## Task statement
Locate each row below that contains the word "highest" and copy every such row in full.

## Supplied records
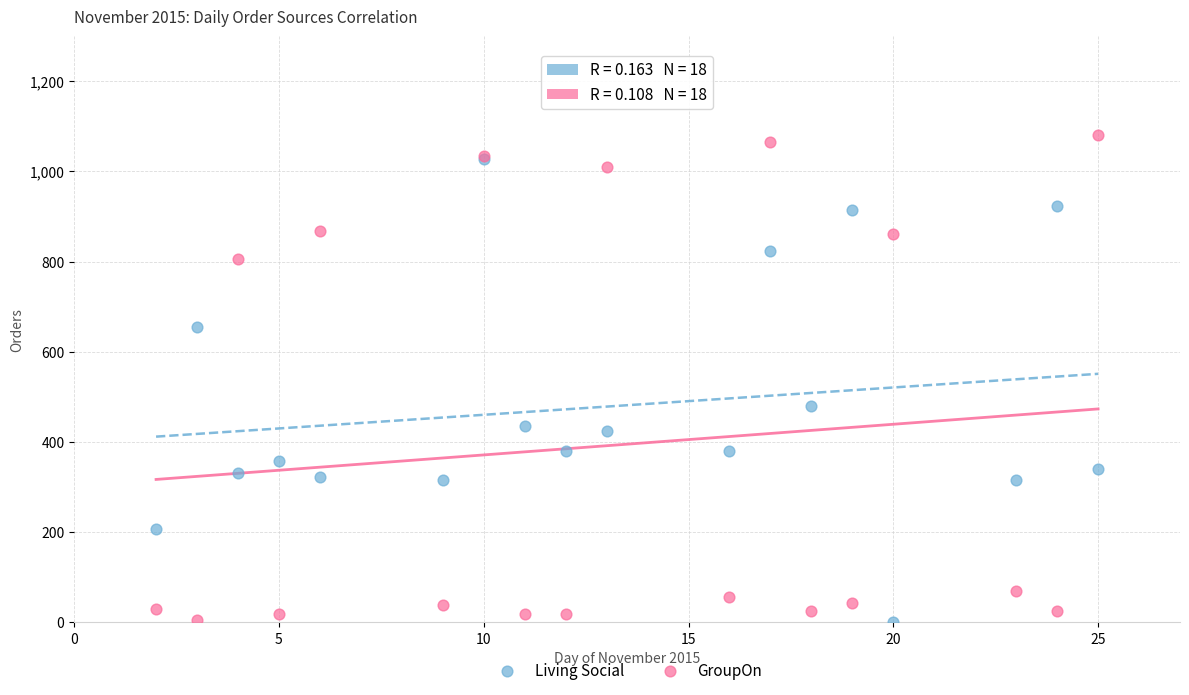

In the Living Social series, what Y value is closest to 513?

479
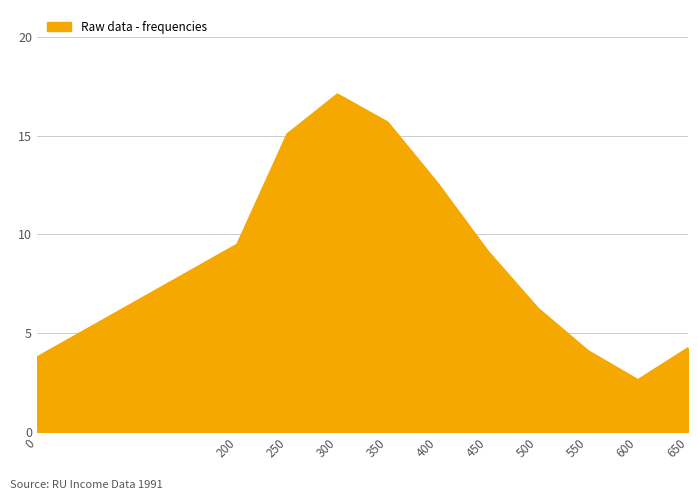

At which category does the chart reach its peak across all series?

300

---

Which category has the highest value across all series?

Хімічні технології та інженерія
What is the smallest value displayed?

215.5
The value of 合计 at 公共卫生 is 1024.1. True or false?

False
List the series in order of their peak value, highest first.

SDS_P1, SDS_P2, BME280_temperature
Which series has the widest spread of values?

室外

## Reply
Which category has the highest value across all series?
List the series in order of their peak value, highest first.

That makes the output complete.